Related: If The Activision Blizzard Lawsuit Shocks You, You Haven't Been Paying AttentionTina Keech is leading the research into the various statistical databases that power Football Manager, and to hear her tell it, any and all help is welcome. “It's really painful, to be honest, painful,” Keech admits. There are several hundred sports stats agencies out there that keep up to the minute databases on world football, but they focus almost entirely on the elite men’s game, meaning Keech has to start completely from scratch.

“This is one of the reasons we are announcing it, because I need help. I'm calling out to every football fan out there, every women's football fan. Whether you're a fan, a player, staff, a club, a journo, or just someone who likes to go and watch football, get in touch with us. Come and help us build an incredible database. The data at the moment, even in the professional teams, is not great. And if it is there, it's not accurate, which is disappointing. But there are definitely people out there who have been keeping their own data. And they're the ones we want. We want them to help us, and we want them to be part of the team to build a great database. I know people that will just travel the country to go into different football grounds just to watch football. And whether it's men or women, they don't really care. Football is football. So yeah, it's a real challenge. But I have no doubt at all that we will get it, we'll build a database just like the men's one.”

While we’re still some way off equality between the men and women’s game, as the lack of databases – not to mention the monetary discrepancies – highlights, the two forms of the sport are converging. Football is football, after all. The BBC and Sky Sports have just struck a deal to show WSL matches, while former pros Alex Scott, Rachel Yankey, and Eni Aluko, plus Chelsea manager Emma Hayes, have all been part of the regular rotation of football pundits over the last season. Hayes, a fan favourite of ITV’s Euros 2020 coverage, has also been heavily involved in Football Manager’s initiative, having previously featured in the game herself.

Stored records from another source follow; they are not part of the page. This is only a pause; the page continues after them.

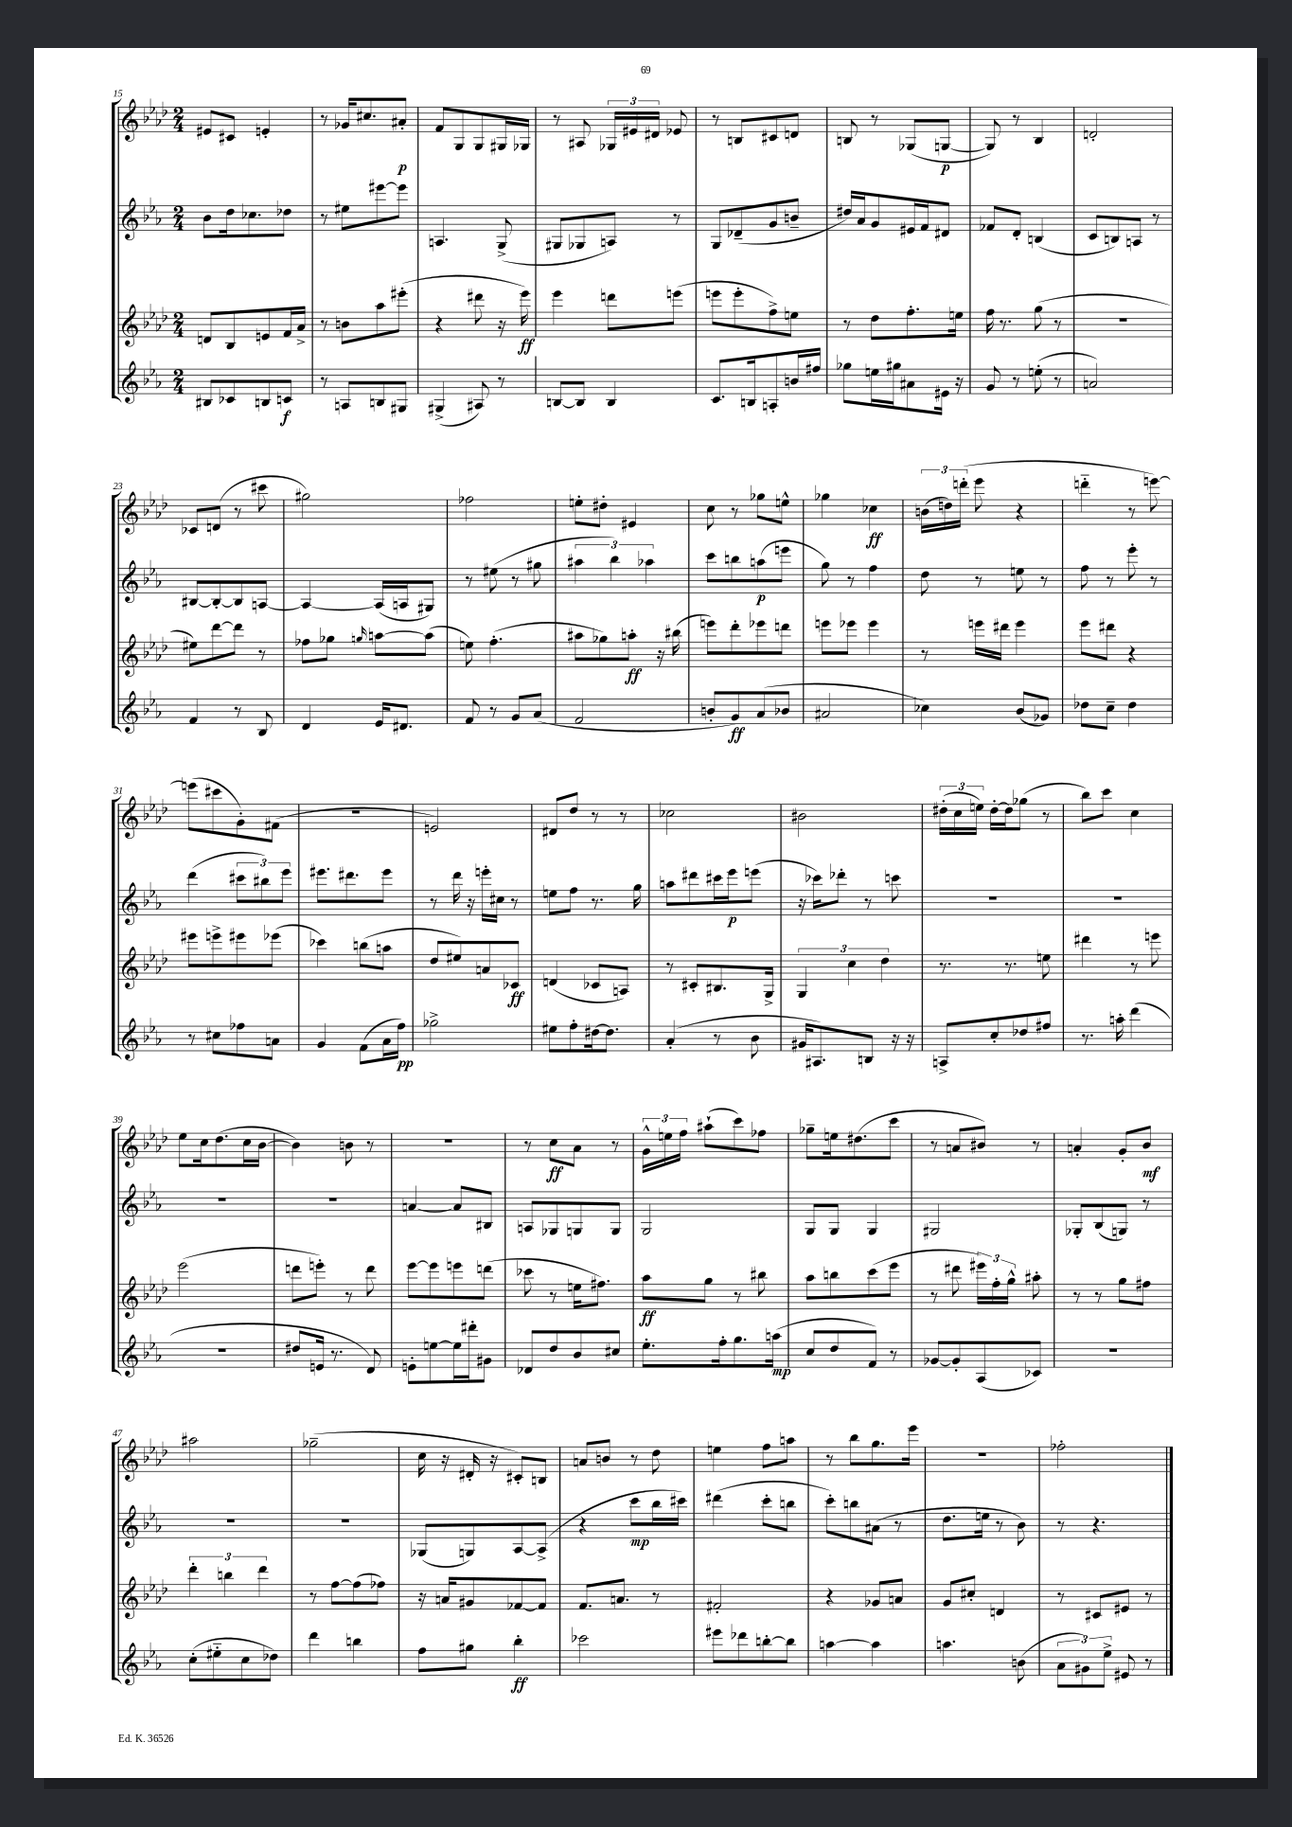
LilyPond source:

<<
\new StaffGroup <<
\new Staff = "s0" {
    \clef treble \key aes \major \numericTimeSignature \time 2/4
    \autoBeamOff eis'8[ cis'8] e'4-. |
    r8 ges'16[ cis''8. ais'8]-.\p |
    f'8[ g8 g8 gis16 ges16] |
    r8 ais8 \tuplet 3/2 { ges16[ eis'16 dis'16] } ees'8 |
    r8 b8[ cis'8 d'8] |
    b8 r8 ges8[( g8]~\p |
    g8) r8 bes4 |
    d'2-. |
    ces'8[ d'8]( r8 cis'''8 |
    gis''2) |
    fes''2 |
    e''8[-. dis''8]-. eis'4 |
    c''8 r8 ges''8[ e''8]-^ |
    ges''4 ces''4\ff |
    \tuplet 3/2 { b'16[( d''16) d'''16]-.( } ees'''8 r4 |
    d'''4-_ r8 e'''8~) |
    e'''8[( cis'''8 g'8-.) fis'8]( |
    r2 |
    e'2) |
    dis'8[ des''8] r8 r8 |
    ces''2 |
    bis'2 |
    \tuplet 3/2 { dis''16[-.( c''16 e''16]) } dis''16[~-. dis''16 ges''8]( r8 |
    bes''8[) c'''8] c''4 |
    ees''8[ c''16 des''8.( c''16 bes'16]~ |
    bes'4) b'8 r8 |
    r2 |
    r8 c''8[\ff aes'8] r8 |
    \tuplet 3/2 { g'16[-^ e''16 f''16] } ais''8[-!( c'''8) fes''8] |
    ges''8[-- e''16 dis''8.( c'''8] |
    r8 a'8[ bis'8]) r8 |
    a'4-. g'8[-. bes'8]\mf |
    ais''2 |
    ges''2--( |
    c''16 r16 dis'16-. r16 cis'8[-.) b8] |
    a'8[ b'8] r8 des''8 |
    e''4 f''8[ a''8] |
    r8 bes''8[ g''8. ees'''16] |
    R2 |
    fes''2-. \bar "|." |
}
\new Staff = "s1" {
    \clef treble \key ees \major \numericTimeSignature \time 2/4
    \autoBeamOff bes'8[ d''16 ces''8. des''8] |
    r8 eis''8[ eis'''8~ eis'''8] |
    a4. g8->( |
    gis8[ ges8 a8]) r8 |
    g8[ des'8--( g'8 b'8]-- |
    dis''16[) aes'16 g'8 eis'16 f'16 dis'8] |
    fes'8[ d'8]-. b4( |
    c'8[ b8) a8] r8 |
    bis8[~ bis8~-. bis8 a8]~ |
    a4~ a16[( a16 gis8]) |
    r8 eis''8( r8 gis''8 |
    \tuplet 3/2 { ais''4 bes''4) aes''4 } |
    c'''8[ b''8 a''8\p( e'''8] |
    g''8) r8 f''4 |
    d''8 r8 e''8 r8 |
    f''8 r8 ees'''8-. r8 |
    d'''4( \tuplet 3/2 { cis'''8[ bis''8) ees'''8] } |
    eis'''8.[ dis'''8. eis'''8] |
    r8 d'''16 r16 e'''16[-. cis''16] r8 |
    e''8[ f''8] r8. g''16 |
    a''8[ dis'''8 cis'''16 ees'''16\p e'''8]( |
    r16 ces'''16[) des'''8]-. r8 c'''8 |
    R2 |
    R2 |
    R2 |
    R2 |
    a'4~ a'8[ bis8] |
    a8[ ges8 g8 g8] |
    g2 |
    g8[ g8] g4 |
    gis2 |
    ges8[-. bes8( g8]) r8 |
    r2 |
    R2 |
    ges8[( g8) aes8~ aes8]->( |
    r4 c'''8[\mp bes''16 cis'''16]) |
    dis'''4( c'''8[-. b''8] |
    c'''8[-.) b''8 ais'8]( r8 |
    d''8.[ e''16] r8 bes'8) |
    r8 r4. \bar "|." |
}
\new Staff = "s2" {
    \clef treble \key aes \major \numericTimeSignature \time 2/4
    \autoBeamOff d'8[ bes8 e'8 f'16 aes'16]-> |
    r8 b'8[ aes''8 eis'''8]-.( |
    r4 dis'''8 r16 ees'''16\ff) |
    ees'''4 d'''8[ e'''8]( |
    e'''8[ e'''8-. f''8->) e''8] |
    r8 des''8[ f''8.-. e''16] |
    f''16 r8. g''8( r8 |
    r2 |
    eis''8[) des'''8~ des'''8] r8 |
    fes''8[ ges''8] \grace { g''16 } a''8[~ a''8]( |
    e''8) f''4.-.( |
    ais''8[ ges''8) a''8]-.\ff r16 bis''16( |
    e'''8[) des'''8-. ees'''8 d'''8] |
    e'''8[ ees'''8] ees'''4 |
    r8 e'''16[ dis'''16] e'''4 |
    ees'''8[ dis'''8] r4 |
    eis'''8[ e'''8-> eis'''8 ees'''8]( |
    ces'''4) b''8[( a''8] |
    des''8[ eis''8) a'8 ces'8]\ff |
    d'4( ces'8[ a8]) |
    r8 cis'8[-. bis8. g16]-> |
    \tuplet 3/2 { g4 c''4 des''4 } |
    r8. r8. e''8 |
    dis'''4 r8 e'''8 |
    ees'''2( |
    d'''8[ e'''8]-.) r8 d'''8 |
    ees'''8[~ ees'''8 e'''8 d'''8]( |
    ces'''8 r8 e''16[ fis''8.]) |
    aes''8[\ff g''8] r8 bis''8 |
    aes''8[ b''8 c'''8( ees'''8] |
    r8 dis'''8 \tuplet 3/2 { eis'''16[) f''16-. g''16]-^ } ais''8-. |
    r8 r8 g''8[ fis''8] |
    \tuplet 3/2 { des'''4-. b''4 des'''4 } |
    r8 f''8[~ f''8( fes''8]) |
    r16 a'16[ gis'8 fes'8~ fes'8] |
    f'8.[ a'8.] r8 |
    fis'2-. |
    r4 ges'8[ a'8] |
    g'8[ cis''8]-. d'4 |
    r8 cis'8[ eis'8] r8 \bar "|." |
}
\new Staff = "s3" {
    \clef treble \key ees \major \numericTimeSignature \time 2/4
    \autoBeamOff bis8[ ces'8 b8 c'8]\f |
    r8 a8[ b8 gis8] |
    gis4->( ais8) r8 |
    b8[~ b8] b4 |
    c'8.[ b16 a8-. b'16 fis''16] |
    ges''8[ e''16 gis''16 ais'8 eis'16] r16 |
    g'8 r8 e''8-.( r8 |
    a'2) |
    f'4 r8 bes8 |
    d'4 ees'16[ dis'8.] |
    f'8 r8 g'8[ aes'8]( |
    f'2 |
    b'8[-. g'8\ff) aes'8( bes'8] |
    ais'2 |
    ces''4) bes'8[( ges'8]) |
    des''8[ c''8]-- des''4 |
    r8 cis''8[ fes''8 a'8] |
    g'4 f'8[( aes'16 f''16]\pp) |
    ges''2-> |
    eis''8[ f''8-. dis''16~ dis''8.] |
    aes'4-.( r8 bes'8 |
    gis'16[ ais8.) b8] r16 r16 |
    a8[-> c''8-. des''8 fis''8] |
    r8. a''16-. d'''4( |
    r2 |
    dis''8[ e'16] r8. d'8) |
    e'8[-. e''8~ e''16 dis'''16-. gis'8] |
    des'8[ d''8 bes'8 cis''8] |
    ees''8.[-. f''16-. g''8. a''16]\mp( |
    c''8[ d''8 f'8]) r8 |
    ges'8[~ ges'8-. aes8( ces'8]) |
    r2 |
    c''8[-.( eis''8-_ c''8 des''8]) |
    d'''4 b''4 |
    f''8[ gis''8] bes''4-.\ff |
    ces'''2 |
    eis'''8[ des'''8 b''8~-. b''8] |
    a''4~ a''4 |
    a''4. b'8( |
    \tuplet 3/2 { aes'8[ gis'8) ees''8]-> } eis'8 r8 \bar "|." |
}
>>
>>
\layout { \context { \Score currentBarNumber = #15 } }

“Imagine the co-commentary that Emma was doing during the Euros, and being able to have that in multi-hour conversations where you can ask her any question that you want to,” Jacobson says. “She will give you the answer in full football terms and terminology. We're a video games company, but we're also a football company. The level of detail that we're getting from Emma, we're able to learn so much from her, and other people as well. Emma is the person who's been out there talking about this publicly, but there are lots of other people behind the scenes that we’re talking to. But having someone as knowledgeable as Emma involved just makes our lives a lot easier.”

Access to football minds like Hayes’ is another reason why Football Manager has decided to signal its intent with the women’s game so early. “I'm spoiled rotten,” Jacobson says. “There are clubs that I can go to around the world that I can phone them up on one day and say ‘Hey, can I pop down to training the next day?’ And it's ‘Yes’, because they know that nothing will ever leak. We are ensconced in the football world in that way. We have a series called foot talks. So every month we get somebody from the professional game – we just had [Watford captain] Troy Deeney as a player, and we had [Burnley manager] Sean Dyche, we've had Emma do one of those as well.

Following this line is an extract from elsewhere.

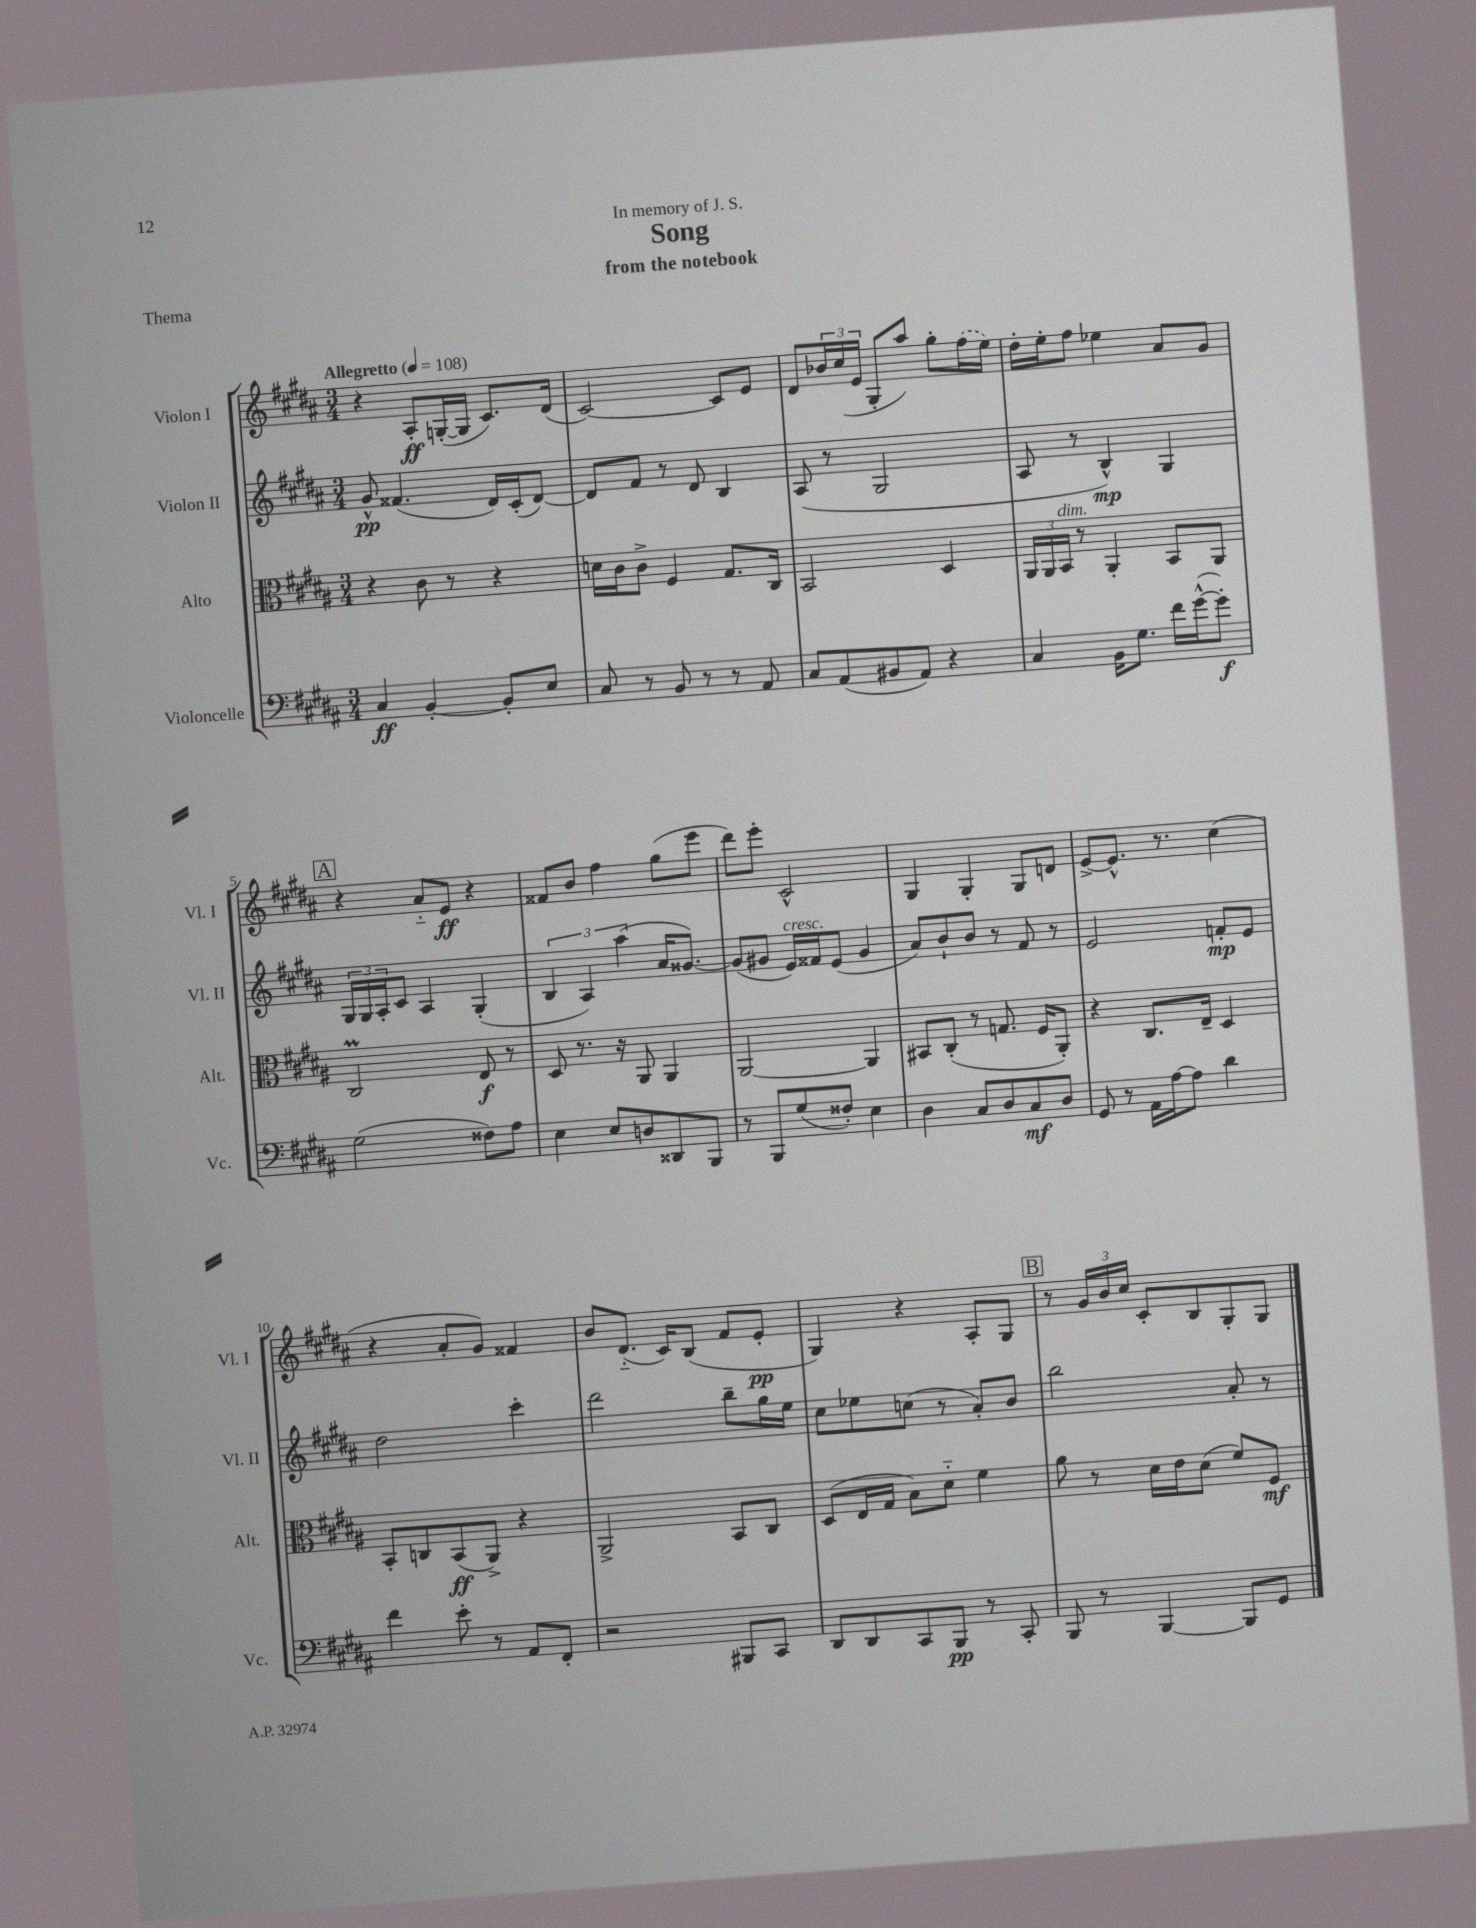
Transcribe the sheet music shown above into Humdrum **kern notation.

"It's brilliant having Emma involved and she is probably the most high profile of managers in the women's game, but Emma's also been in Football Manager for a few years. If you think what she did during the Euros was good, her in real life is so much more awesome. She's an incredible person and a great advocate for women's football, this isn't someone that we're slapping on the sleeve as a cover star, she and many other people are involved in helping us develop the game.”